Musa’nın anıları - örneğin - Tunus, Mısır ve Libya'yı eşzamanlı olarak ‘Arap Baharı’ adı altında vuran siyasi dalgalanmaya ilişkin Arap ülkelerinin tutumlarını da içeriyor. Musa, insanı sanki bir dram filminin içindeymişcesine hissettiren bir anlatım kullanıyor. Askeri geçmişi olan üç siyasetçinin davranışlarıyla ilgili düşünmeye başlıyorsunuz. Bunlar, devrime karşı koymaktan ve kan dökülmesinden kaçınmak için hızla iktidardan vazgeçen eski Tunus Cumhurbaşkanı Zeynel Abidin Bin Ali, istifa etmekte biraz tereddüt eden, ancak daha sonra istifa edip ülkesinde kalmaya devam eden eski Mısır Cumhurbaşkanı Hüsnü Mübarek ve Trablus, Bingazi ve Tobruk sokaklara dökülen halka, “Siz kim olduğunuzu sanıyorsunuz, sıçanlar” diyen Muammer Kaddafi’ydi.

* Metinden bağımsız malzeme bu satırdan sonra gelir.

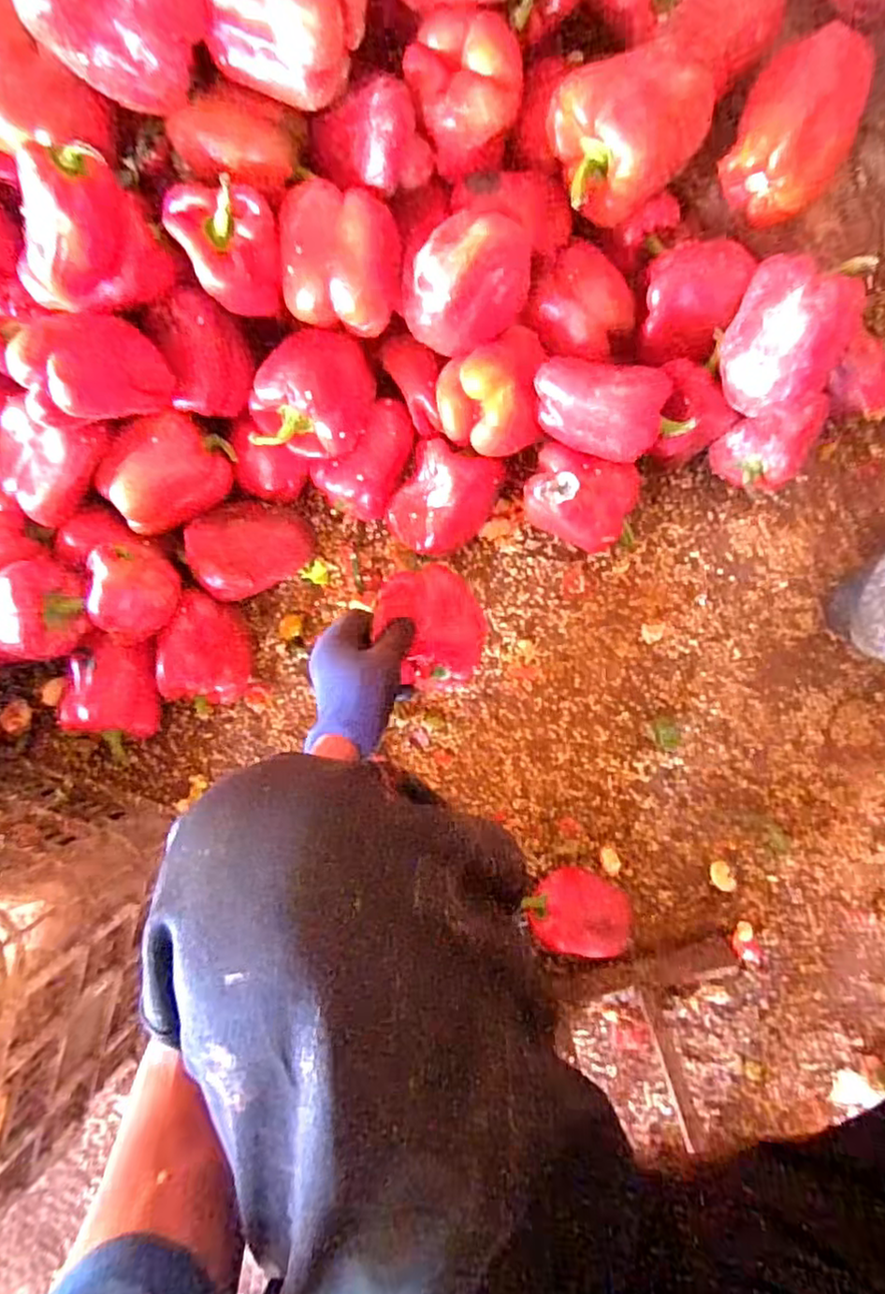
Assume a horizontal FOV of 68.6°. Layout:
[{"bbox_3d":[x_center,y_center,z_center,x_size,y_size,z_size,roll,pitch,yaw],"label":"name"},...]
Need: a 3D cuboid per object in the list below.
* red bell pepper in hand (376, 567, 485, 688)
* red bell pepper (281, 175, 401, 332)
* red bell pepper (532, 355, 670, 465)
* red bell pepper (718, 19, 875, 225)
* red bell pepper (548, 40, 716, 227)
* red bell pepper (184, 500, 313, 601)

Yılların deneyimli diplomatı, Suudi Arabistan Dışişleri Bakanı Suud el-Faysal, Arap Birliği'nin Kahire'deki genel merkezinde yapılan toplantıda, Kaddafi’nin bu dehşet verici sözlerine değinerek, toplantıya katılanlara şunları söylüyor:
“Kardeşler, bu insanları yok etme çağrısıdır ve kabul edilemez.”
Otuz yıldır bu köşeyi takip edenlere, ‘Kardeş Albay’ isimli bir kompleksim varmış gibi görünebilir. Kaddafi’nin tüm hukuksuzlukların yaşandığı ve en temel insan haklarının dahi ihlal edildiği on yıllık yokluğunun ardından mevcut durum bana göre tam bir muammadır. Böyle bir adamın 42 yıl boyunca Libya gibi köklü bir ülkeyi nasıl yönetmeye devam ettiğini hiçbir zaman anlayamadım. Bunun Kaddafi’nin karakteriyle ilgili bir durum olduğu tezini doğru bulmuyorum. Ne görünüşü, ne nakışlı cüppesi, ne teknolojik çadırları, ne coşkulu konuşmaları ne de Arap liderleri ve dünya ülkeleriyle ilgilenme tarzı, bunların hiçbiri hiçbir şekilde normal değildi.
Kaddafi her zaman başkalarından, özellikle de Mao Zedong'dan beğendiği alıntıları aktardı veya kopyaladı. Mao'nun Kırmızı Kitabı, Libya’da yeşil bir kitap haline geldi. Mao’nun refakatçi hemşireler fikrini kopyalayıp, ülkeden ülkeye seyahat ettiği resmi konvoylarında, dünyanın güldüğü ve Libyalıların sessizce utandığı bir tablo olarak kadın muhafızlara yer verdi.
Kaddafi kırk yıl boyunca zaman zaman beğendiği fikirleri uygulamaya koydu. Bir gün Paris Komünü fikrinden etkilendi ve bunu uygulayacağını duyurdu. Günler sonra merhum roman yazarı Ahmed İbrahim el-Fakih, bana Albay’ın (Muammer Kaddafi) Sirte'de bir konuşma yaptığını ve bu konuşmada bir yazımın kendisini övdüğünü söylediğini belirtti. Ayrıca beni Albay’ın ‘komün’ hakkındaki fikirleriyle ilgili daha fazla görüş belirtmek üzere davet eden bir grup ‘komite’ de benimle temasa geçti. O gün köşemde, söz konusu davetleri ‘Halk Komitesi’ne havale ettiğimi yazdım!
Amr Musa'nın anılarını okurken Kaddafi’ye benzer başka bir Arap şahsiyeti daha görmeyeceğiz. Ancak bu kırk yıl, sadece Libya'da değil, ‘büyük Arap ulusunun’ tamamında etkili oldu.